- _Excerpt provided_:
'''

A James Alexander post

As the FOMC increasingly avers that it is data-driven the demand to have better data has led to greater focus on aggregated current data. Whether the FOMC really looks at it, given it is ignoring its own Labour Market Conditions Index, is hard to say.

However, we now have two “nowcasts”. Supplementing the accurate Atlanta Fed the boffins at the NY Fed have decided to introduce their own. It is hard to see exactly why they have done it except maybe out of pique. There seems to be a hint that the Atlanta Fed is a bit too short-termist, judging by the spin to journalists around its launch. GDPNow tries to forecasts the first release of GDP, the one that lacks much of the “third month” data but is still taken very seriously. It is accurate as far as it goes in my mind, taking the trend from the previous quarter and adding up-to-date figures as they are released, and inevitably has a bias towards the first two months of the quarter.

By the time second and third estimates of quarterly GDP have been released using the “second month” revised data and the “third month” new data, GDPNow has moved on to start forecasting the following quarter. If the GDPNow model had kept on running using the additional component data it would probably accurately predict the revisions to GDP, but that would not be the point of it.

The NY Fed seem to want to forecast revised GDP numbers and also go one further and forecast both the unreleased quarter and the current quarter – i.e. they are forecasting right now both 1Q and 2Q 2016. And will continue to do so until the third and final estimate of 1Q is available. By such means they are trying to be a bit more long term in their use of trends. So they were fairly snooty about how their 1Q16 on its first showing was at 1.1% versus Atlanta’s down at 0.1%. their forecast for 2Q16 was a whopping 1.9%.

'''

- _Exercise requirements_:
1. Reproduce everything in the post on the Fed nowcasts from "The NY Fed seem" down to "a whopping 1.9%.", swapping "snooty" for "smug".
2. Tell whether each statement agrees with the post on the Fed nowcasts, answering yes or no and quoting the deciding words: (a) the NY Fed's first showing for 1Q16 was 1.1%; (b) the FOMC is paying close attention to its own Labour Market Conditions Index; (c) GDPNow keeps running until the third estimate of a quarter's GDP is released.
3. Extend the post on the Fed nowcasts, picking up after its final sentence.
The listing comes from a different source than the post on the Fed nowcasts.

- _Dataset excerpt_:

'''

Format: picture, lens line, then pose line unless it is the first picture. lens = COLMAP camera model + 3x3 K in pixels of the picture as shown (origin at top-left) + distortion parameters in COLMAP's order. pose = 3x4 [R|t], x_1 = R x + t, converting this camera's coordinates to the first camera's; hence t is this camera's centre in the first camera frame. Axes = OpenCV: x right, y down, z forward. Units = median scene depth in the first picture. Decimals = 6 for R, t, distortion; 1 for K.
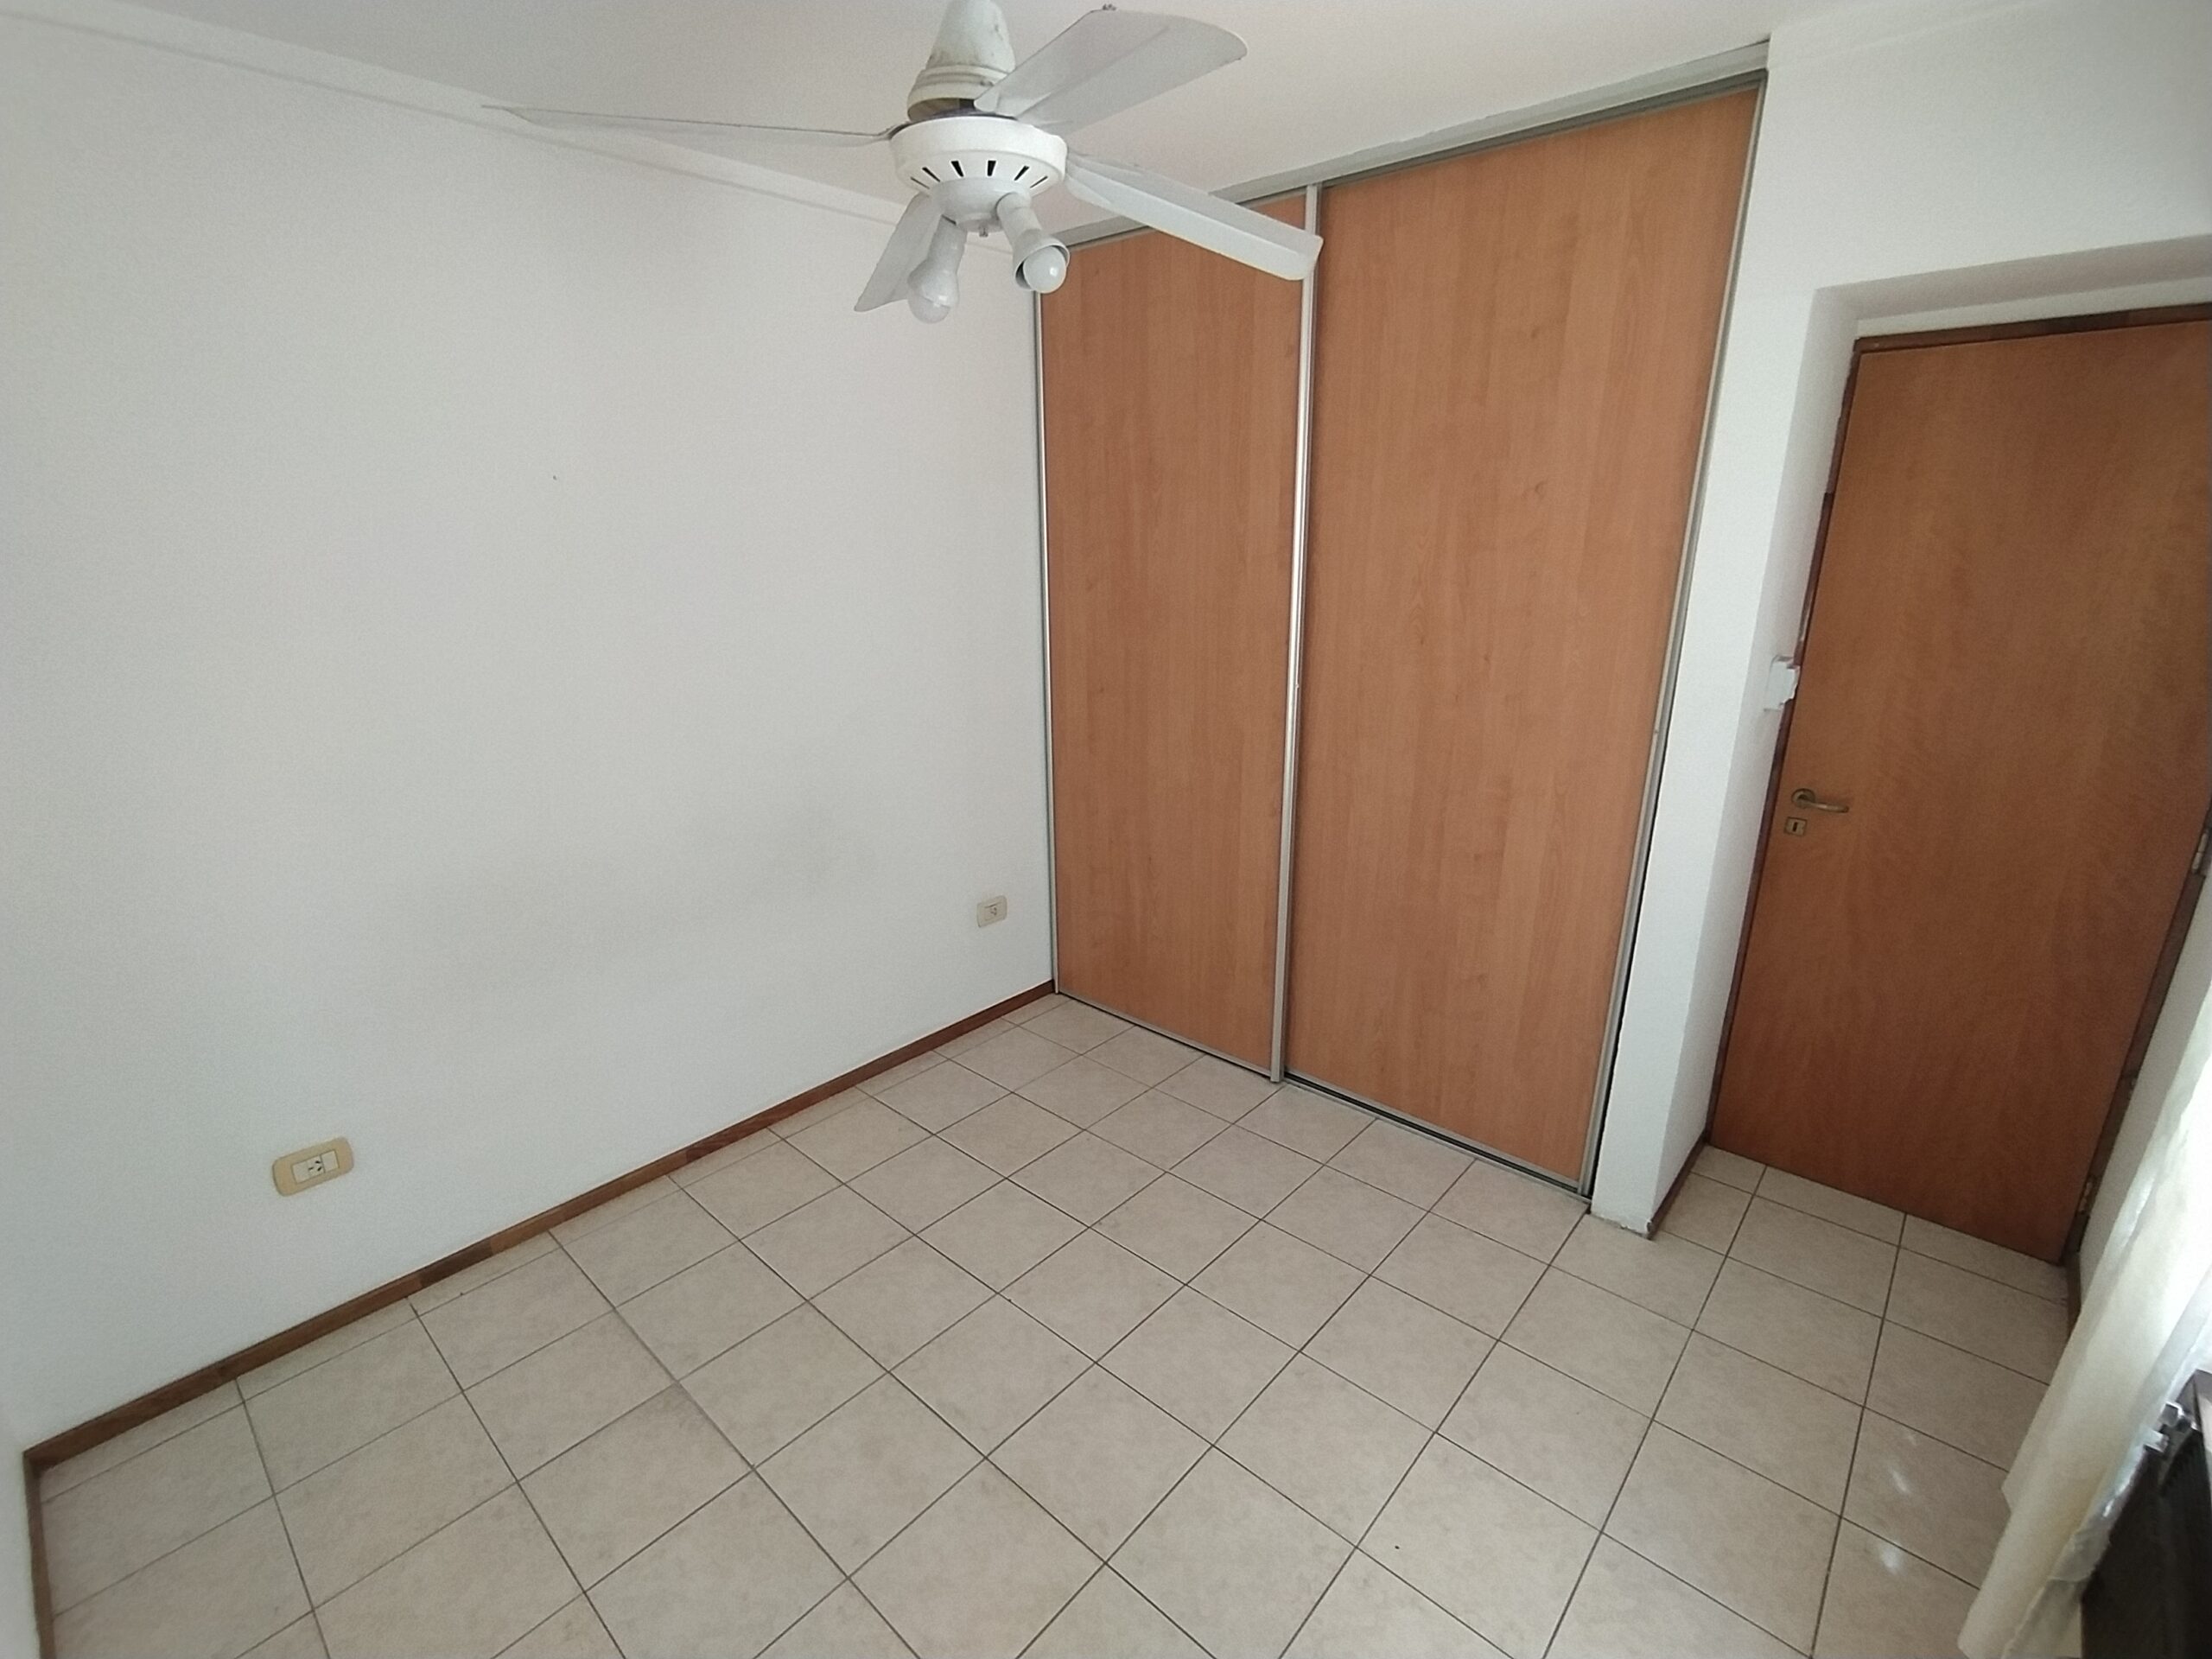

'''

- _Per-task answers_:
1.
The NY Fed seem to want to forecast revised GDP numbers and also go one further and forecast both the unreleased quarter and the current quarter – i.e. they are forecasting right now both 1Q and 2Q 2016. And will continue to do so until the third and final estimate of 1Q is available. By such means they are trying to be a bit more long term in their use of trends. So they were fairly smug about how their 1Q16 on its first showing was at 1.1% versus Atlanta’s down at 0.1%. their forecast for 2Q16 was a whopping 1.9%.

2.
(a) Yes: "their 1Q16 on its first showing was at 1.1%"
(b) No: "given it is ignoring its own Labour Market Conditions Index"
(c) No: "GDPNow has moved on to start forecasting the following quarter"

3.
So it was a bit embarrassing this week that data led to large downgrades to just 0.8% for 1Q16 and to just 1.2% to the mysteriously optimistic 2Q16 – implying some bias towards some sort of longer term trend or mean reversion – disrupted by downbeat actual data. It would be great if they also nowcast the more important, and more reliable “nowcastable”, nominal GDP.

The Atlanta Fed model is actually more sophisticated than many realise. It sometimes seems more volatile because, as is common in the US, it nowcasts annualised QoQ growth.

Why the US focuses on QoQ growth is a bit of a mystery to the rest of the world that tries to focus on YoY growth each quarter. Annualising QoQ means multiplying the growth rate by four so that any minor error in the quarter appears much greater, 4x greater, than it really is.

Also, the Atlanta Fed nowcasts less volatile national output statistics that exclude changes in inventories (ie the final sales GDP figure) and one that excludes both changes in inventories and the impact of net exports (final sales to domestic purchasers). Final sales is nowcast to grow at 0.9% QoQ annualised for 1Q16 due to the exclusion of the big run-down in inventories which reduces the investment element of GDP. Final sales to domestic purchasers is nowcast to grow at 1.6% as it excludes both the inventory run down and the trade deficit.

It will be fun to watch this “battle of the nowcasts” as we know well that despite promises of zero subjectivity the underlying models of the Fed use a Philips Curve approach that sees rapid inflation at current levels of unemployment, despite tight money.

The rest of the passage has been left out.